3D-Bioprinted Human Periodontal/Osteoblastic Microfluidic Tissue-on-A-Chip System and Evaluation of Model Drug Interactions

While periodontal (PD) disease is among principal causes of tooth loss worldwide, regulation of concomitant soft and mineralized PD tissues, and PD pathogenesis have not been completely clarified yet. Besides, relevant pre-clinical models and in vitro platforms have limitations in accurately simulating human physiology. A periodontium-on-a-chip, emulating PD ligament-alveolar bone (PDL-AB) biointerface has not been developed to date. In this study, we have harnessed three-dimensional bioprinting (3DP) technology for developing such a system for the first time. PDL was modelled by using gelatin methacryloyl (Gel-MA) bioink for bioprinting human periodontal ligament fibroblasts.

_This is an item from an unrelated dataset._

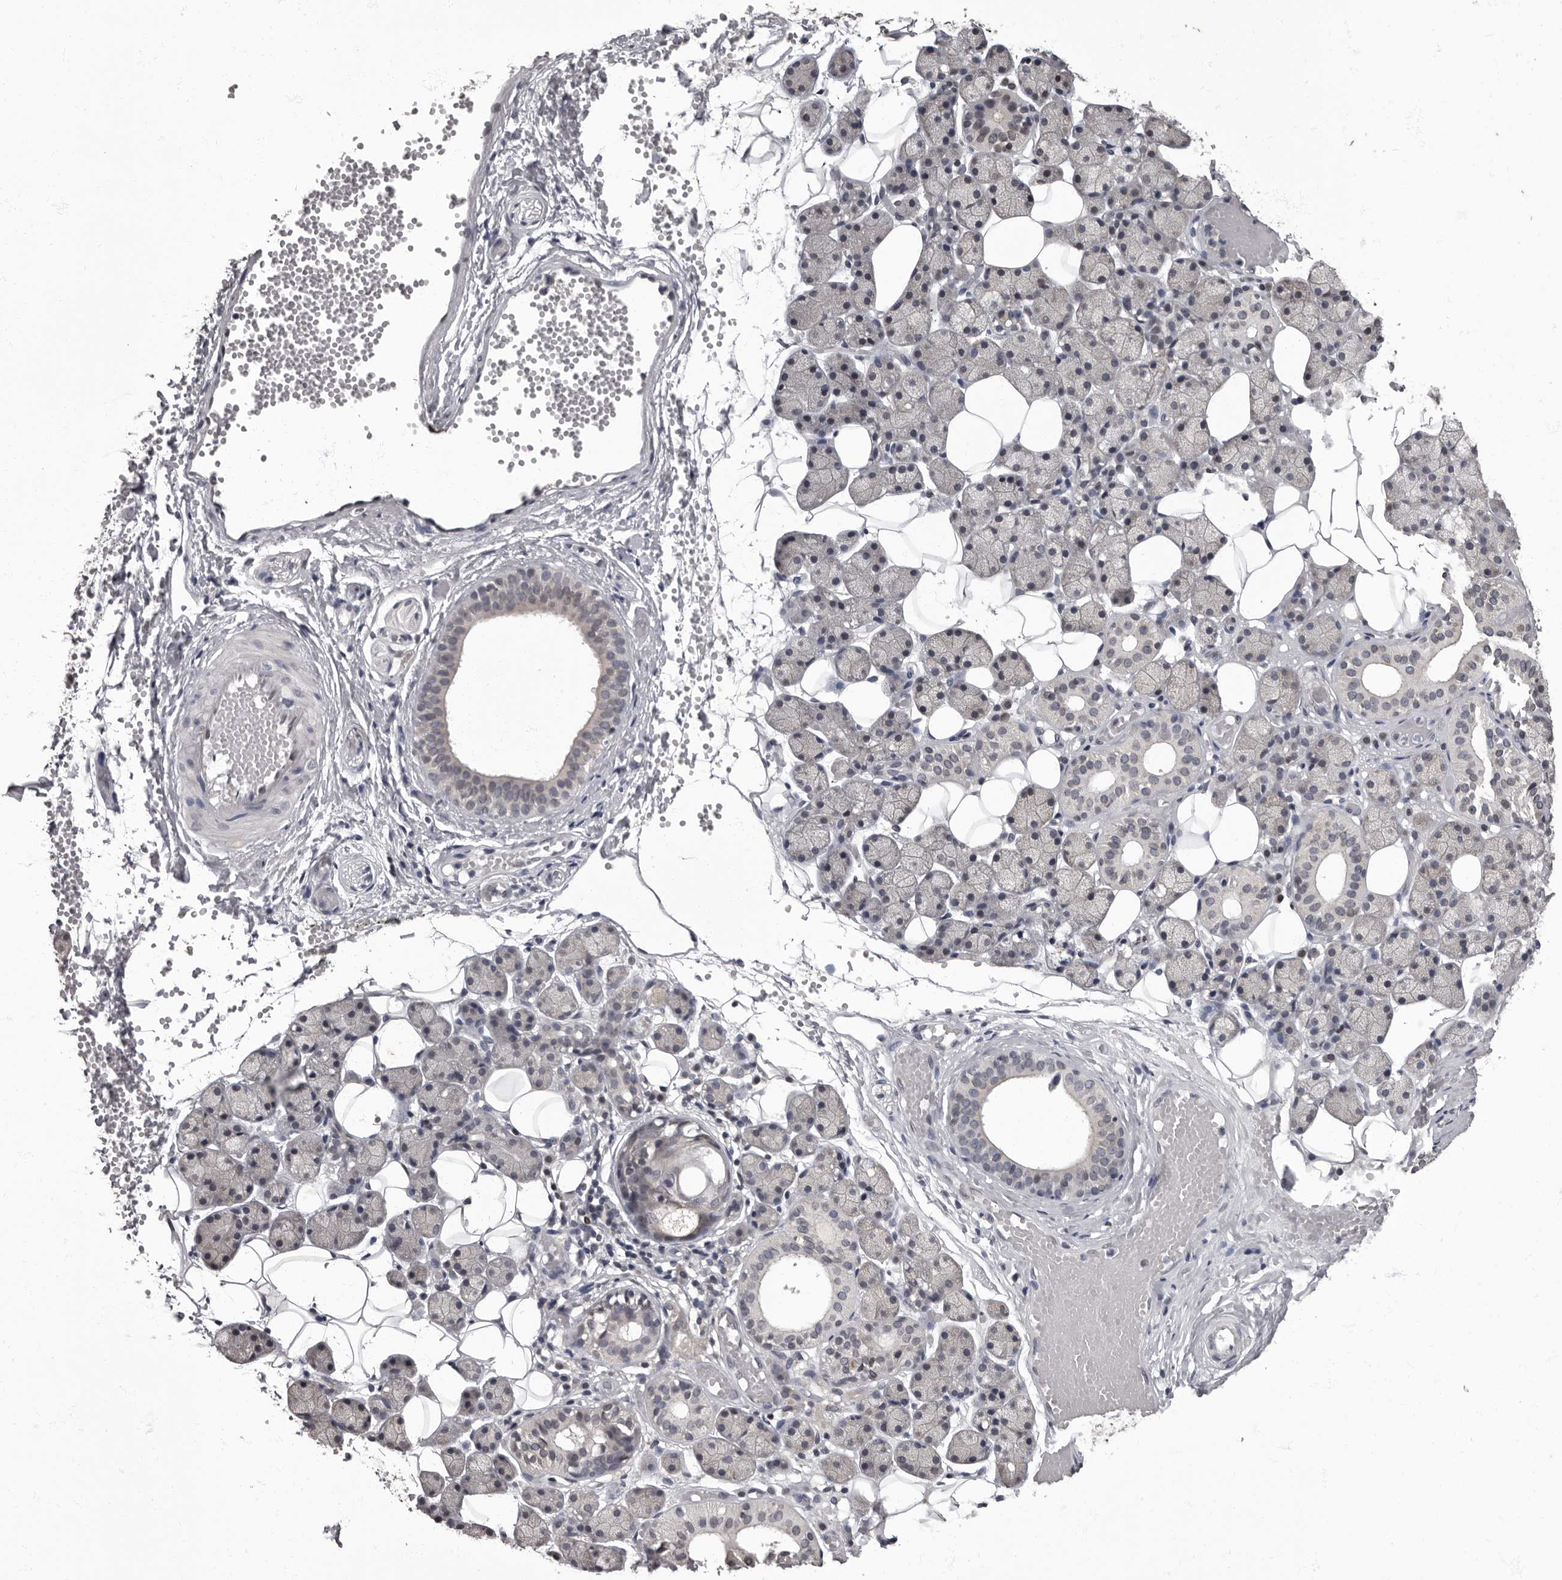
{"staining": {"intensity": "weak", "quantity": "<25%", "location": "nuclear"}, "tissue": "salivary gland", "cell_type": "Glandular cells", "image_type": "normal", "snomed": [{"axis": "morphology", "description": "Normal tissue, NOS"}, {"axis": "topography", "description": "Salivary gland"}], "caption": "The immunohistochemistry histopathology image has no significant staining in glandular cells of salivary gland.", "gene": "C1orf50", "patient": {"sex": "female", "age": 33}}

On the side, AB was modelled by using a composite bioink comprised of Gel-MA and hydroxyapatite-magnetic iron oxide nanoparticles (Gel-MA/HAp-MNPs) for bioprinting human osteoblasts. MNPs were incorporated to bring magnetic properties to the mineralized layer for use in prospective orthodontic mechanotransduction studies. The 3DP parameters of the composite microtissue were optimized; the physical, chemical, rheological, mechanical, and thermal properties of the constructs were assessed. Finally, preliminary evaluation of the model drug tetracycline interactions was performed. Thus, the effects of the tetracyclines on PDL-AB have clinical significance for treating PD diseases. This periodontium-on-a-chip model represents a reproducible in vitro platform for studying processes of healthy and diseased human PDL.